Problem: Retype the records from their beginning up to and including the line containing "Identify the document", leaving the pictures out of your answer.

Task data:
* begin *
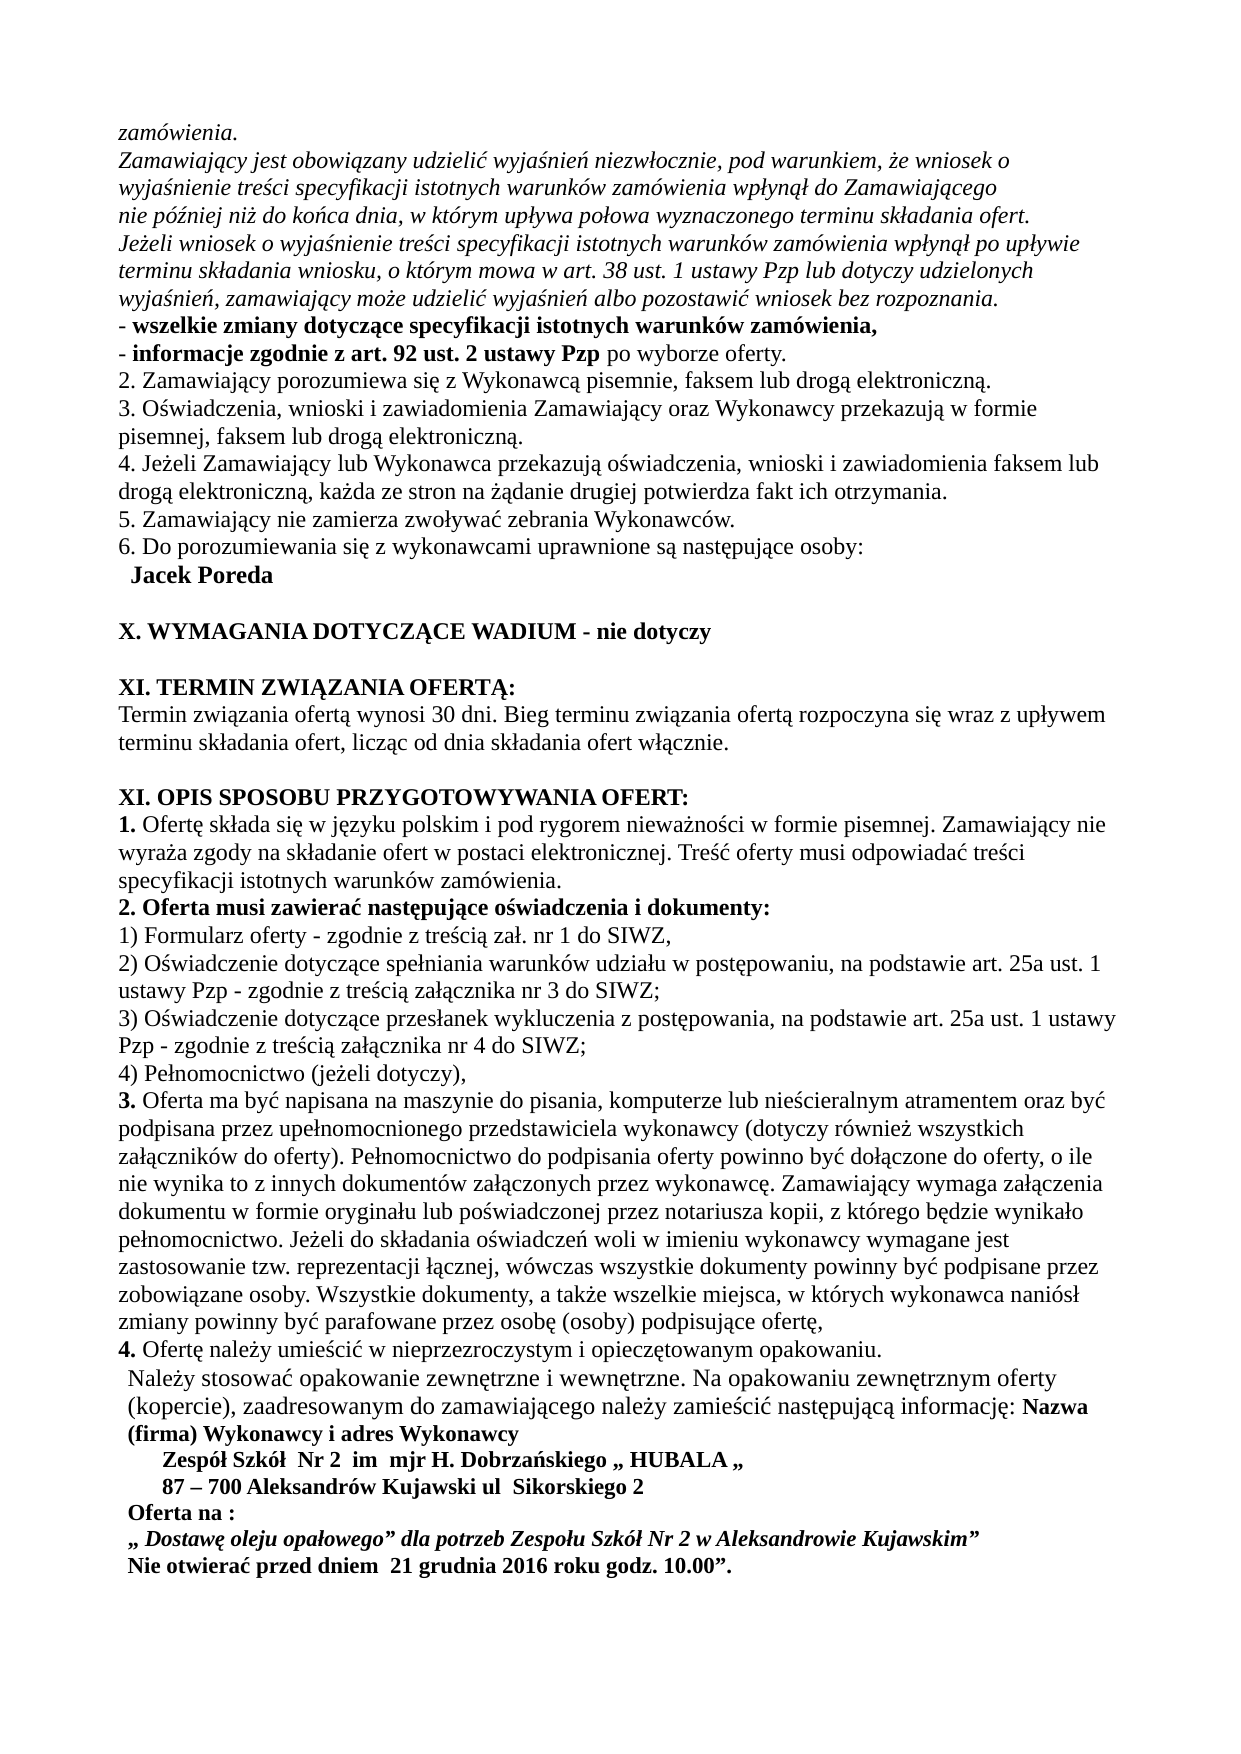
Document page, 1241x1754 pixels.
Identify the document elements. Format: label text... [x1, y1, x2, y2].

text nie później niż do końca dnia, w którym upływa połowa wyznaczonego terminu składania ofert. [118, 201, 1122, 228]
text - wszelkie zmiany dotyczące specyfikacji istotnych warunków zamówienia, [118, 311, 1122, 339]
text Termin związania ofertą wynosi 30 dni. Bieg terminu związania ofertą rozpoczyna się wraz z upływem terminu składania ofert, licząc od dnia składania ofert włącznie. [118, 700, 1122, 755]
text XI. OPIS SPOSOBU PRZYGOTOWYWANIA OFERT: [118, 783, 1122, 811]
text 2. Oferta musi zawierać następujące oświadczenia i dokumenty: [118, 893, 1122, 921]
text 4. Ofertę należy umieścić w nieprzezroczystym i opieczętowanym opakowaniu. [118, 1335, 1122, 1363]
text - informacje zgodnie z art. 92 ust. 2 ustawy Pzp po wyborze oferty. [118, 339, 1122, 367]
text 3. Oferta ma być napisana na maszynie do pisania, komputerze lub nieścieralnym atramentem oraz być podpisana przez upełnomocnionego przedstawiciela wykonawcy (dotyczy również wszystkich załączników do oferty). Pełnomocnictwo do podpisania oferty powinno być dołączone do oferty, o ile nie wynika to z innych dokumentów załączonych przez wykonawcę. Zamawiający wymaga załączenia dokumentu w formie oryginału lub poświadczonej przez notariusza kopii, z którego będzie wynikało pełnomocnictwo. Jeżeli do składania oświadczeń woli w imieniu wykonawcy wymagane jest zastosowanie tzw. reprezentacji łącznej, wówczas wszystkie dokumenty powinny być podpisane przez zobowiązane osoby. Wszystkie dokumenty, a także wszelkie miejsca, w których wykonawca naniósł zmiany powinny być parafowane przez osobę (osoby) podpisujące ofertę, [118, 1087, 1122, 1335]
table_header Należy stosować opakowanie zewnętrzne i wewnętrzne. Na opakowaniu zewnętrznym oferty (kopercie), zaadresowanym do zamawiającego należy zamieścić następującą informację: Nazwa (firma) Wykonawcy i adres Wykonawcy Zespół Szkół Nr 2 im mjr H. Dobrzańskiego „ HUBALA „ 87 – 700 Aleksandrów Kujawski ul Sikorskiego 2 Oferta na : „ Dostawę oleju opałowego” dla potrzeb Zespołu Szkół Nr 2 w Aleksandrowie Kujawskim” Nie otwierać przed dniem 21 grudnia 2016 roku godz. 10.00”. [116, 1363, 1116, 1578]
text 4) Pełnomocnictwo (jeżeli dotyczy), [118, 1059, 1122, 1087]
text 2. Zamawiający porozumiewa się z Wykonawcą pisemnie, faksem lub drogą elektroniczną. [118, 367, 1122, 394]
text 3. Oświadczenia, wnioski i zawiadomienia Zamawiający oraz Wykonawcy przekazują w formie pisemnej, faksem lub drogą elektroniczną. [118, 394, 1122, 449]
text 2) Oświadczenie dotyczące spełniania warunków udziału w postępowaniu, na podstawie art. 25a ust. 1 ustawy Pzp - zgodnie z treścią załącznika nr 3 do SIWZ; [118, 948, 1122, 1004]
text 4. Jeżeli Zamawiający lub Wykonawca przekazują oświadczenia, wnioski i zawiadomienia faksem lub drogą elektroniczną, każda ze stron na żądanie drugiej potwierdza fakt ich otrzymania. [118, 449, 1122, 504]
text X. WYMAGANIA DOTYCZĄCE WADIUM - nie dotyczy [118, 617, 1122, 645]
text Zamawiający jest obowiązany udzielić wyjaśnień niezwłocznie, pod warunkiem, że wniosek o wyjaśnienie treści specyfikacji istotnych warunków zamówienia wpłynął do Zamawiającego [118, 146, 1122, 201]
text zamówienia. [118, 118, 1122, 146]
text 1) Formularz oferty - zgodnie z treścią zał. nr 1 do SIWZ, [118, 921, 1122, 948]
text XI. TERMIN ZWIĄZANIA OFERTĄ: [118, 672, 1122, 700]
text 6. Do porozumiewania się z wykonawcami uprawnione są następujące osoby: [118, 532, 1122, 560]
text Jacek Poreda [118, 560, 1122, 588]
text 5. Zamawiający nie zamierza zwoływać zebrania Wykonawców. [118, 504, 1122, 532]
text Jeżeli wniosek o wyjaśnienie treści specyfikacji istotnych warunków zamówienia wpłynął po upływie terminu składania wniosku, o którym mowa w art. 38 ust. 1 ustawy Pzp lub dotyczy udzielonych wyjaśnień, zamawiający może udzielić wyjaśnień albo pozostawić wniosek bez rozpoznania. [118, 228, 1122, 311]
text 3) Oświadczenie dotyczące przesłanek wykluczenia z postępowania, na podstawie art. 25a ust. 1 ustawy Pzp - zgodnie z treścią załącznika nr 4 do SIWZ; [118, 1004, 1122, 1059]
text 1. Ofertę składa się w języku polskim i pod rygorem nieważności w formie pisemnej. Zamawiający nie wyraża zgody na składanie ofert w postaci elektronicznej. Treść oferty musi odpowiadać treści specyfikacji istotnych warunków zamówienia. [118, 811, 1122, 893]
* end *
Reply:
Document page, 1241x1754 pixels.
Identify the document elements. Format: label text... [x1, y1, x2, y2].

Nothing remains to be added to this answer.